_EXERCISE DATA_
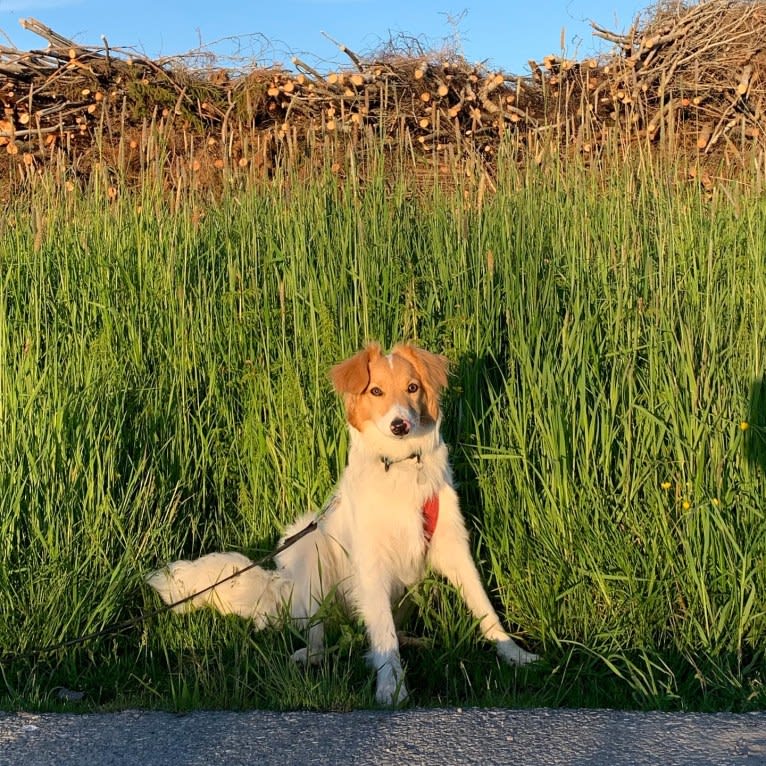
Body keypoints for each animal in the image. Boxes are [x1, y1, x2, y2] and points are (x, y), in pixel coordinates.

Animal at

...

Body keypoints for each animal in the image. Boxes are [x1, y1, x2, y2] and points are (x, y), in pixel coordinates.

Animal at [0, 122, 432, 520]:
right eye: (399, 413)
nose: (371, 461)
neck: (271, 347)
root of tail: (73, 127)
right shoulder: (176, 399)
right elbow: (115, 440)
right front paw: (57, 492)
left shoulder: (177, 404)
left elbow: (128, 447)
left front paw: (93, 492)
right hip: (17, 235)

_EXERCISE AIM_
The range runs from the line with "left shoulder: (177, 404)" up to and including the line with "right hip: (17, 235)" in the listing above; please write out exactly those lines and nothing more.

_TASK SOLUTION_
left shoulder: (177, 404)
left elbow: (128, 447)
left front paw: (93, 492)
right hip: (17, 235)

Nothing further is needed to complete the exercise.